И как я на билеты был очень счастлив, то меня спросили про Китай. Я очень хорошо знал про Китай и стал отвечать, а преосвященный стал смотреть в меня (седой весь!), и глаза у него в это время то смыкались, то открывались, словно бы и ему спать хотелось. Я не мог смотреть ему в глаза и сам от страха зажмурился. Так и отвечал, а сам все думал: как бы меня не спросили из физической географии или из Российской империи. Из них я не понял, как земля совершает двоякое движение — около себя и около своей оси; а из России, кроме как наизусть выучил все губернские и уездные города, ничего не знал, — особенно реки, кроме Волги, ни об одной понятия не имел… Этого я очень опасался…
Однако бог спас. Спрашивали еще из Ост-Индии, и это ответил отлично. Преосвященный изволил благословить меня и сказать: „Хорошо, дитя! Старайся!“
Не помню, как я выбежал к отцу в коридор. Он и дядя стали целовать меня и говорить: „Молодец! Вот так отрезал!“ Приметил я, что от них от обоих пахнет водкой. Какие тут стояли другие духовные, все хвалили меня, гладили по голове, а один какой-то благочинный с наперсным крестом и в полинялой бархатной камилавке, во все время ходивший поодаль от других и важно гладивший бороду, подошел к нам, дал мне гривенник и, благословивши, сказал: „Преуспевай, остроумец! Я на тебя надеюсь!“ От него и ото всех пахло водкой. Все друг над другом по этому случаю тихомолком подшучивали.

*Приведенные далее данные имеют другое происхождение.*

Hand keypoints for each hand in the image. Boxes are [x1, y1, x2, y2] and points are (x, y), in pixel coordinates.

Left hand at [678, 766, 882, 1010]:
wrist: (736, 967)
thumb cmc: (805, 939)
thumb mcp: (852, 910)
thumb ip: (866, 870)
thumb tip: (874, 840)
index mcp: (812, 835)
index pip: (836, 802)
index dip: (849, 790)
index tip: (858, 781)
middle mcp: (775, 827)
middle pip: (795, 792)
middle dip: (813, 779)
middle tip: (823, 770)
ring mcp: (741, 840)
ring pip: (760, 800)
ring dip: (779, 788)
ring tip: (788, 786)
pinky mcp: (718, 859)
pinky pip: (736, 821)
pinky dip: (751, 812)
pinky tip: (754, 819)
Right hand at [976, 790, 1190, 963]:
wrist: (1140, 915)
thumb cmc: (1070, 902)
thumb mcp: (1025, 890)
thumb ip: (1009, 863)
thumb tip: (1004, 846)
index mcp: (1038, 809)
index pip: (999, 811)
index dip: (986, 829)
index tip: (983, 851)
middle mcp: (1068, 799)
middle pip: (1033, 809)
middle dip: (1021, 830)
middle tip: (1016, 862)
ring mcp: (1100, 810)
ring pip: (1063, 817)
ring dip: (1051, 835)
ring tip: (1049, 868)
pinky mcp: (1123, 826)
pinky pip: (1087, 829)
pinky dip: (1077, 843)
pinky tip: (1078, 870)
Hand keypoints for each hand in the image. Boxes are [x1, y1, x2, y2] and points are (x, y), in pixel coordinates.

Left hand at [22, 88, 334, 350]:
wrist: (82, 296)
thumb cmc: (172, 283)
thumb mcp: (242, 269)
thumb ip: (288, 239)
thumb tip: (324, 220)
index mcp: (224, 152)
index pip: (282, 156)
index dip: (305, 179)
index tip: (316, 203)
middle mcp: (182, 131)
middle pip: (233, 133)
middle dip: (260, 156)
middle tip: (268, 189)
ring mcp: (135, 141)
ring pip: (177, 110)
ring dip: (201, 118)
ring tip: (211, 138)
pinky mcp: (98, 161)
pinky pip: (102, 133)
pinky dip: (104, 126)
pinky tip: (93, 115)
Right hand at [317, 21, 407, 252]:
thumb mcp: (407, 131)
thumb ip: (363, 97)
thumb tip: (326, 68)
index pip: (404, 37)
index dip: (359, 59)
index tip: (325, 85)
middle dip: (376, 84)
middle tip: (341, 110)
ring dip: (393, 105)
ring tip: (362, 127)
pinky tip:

— Што, отец дьякон, — спрашивал мой дядя у входившего в коридор дьякона в зеленой рясе, который торопливо дожевывал крендель, — пропустил малую толику?
— Истинно для смелости, ваше благородие! — отвечал дьякон дяде (а дядя служил столоначальником в консистории), — потому тут как раз можно живота решиться от страху. Скоро теперь моего сынишку вызовут, и вот не стерпел — выпил на шесть копеек. Беда, ежели из арифметики спросят, шабаш! Придется домой назад тащить, потому слаб у меня сын из этой науки. Да что? И смотритель-то ихний сам онамедни мне сознавался: знаю, говорит, только одни именованные числа. Напившись, этта, пьян, со слезами мне толковать принялся: „Где мне все, старику, помнить, дьякон? Представь, говорит, брат; на трех женах женат был… Тут, брат, дьякон, забудешь…“ Очень дурашлив в пьяном образе этот смотритель.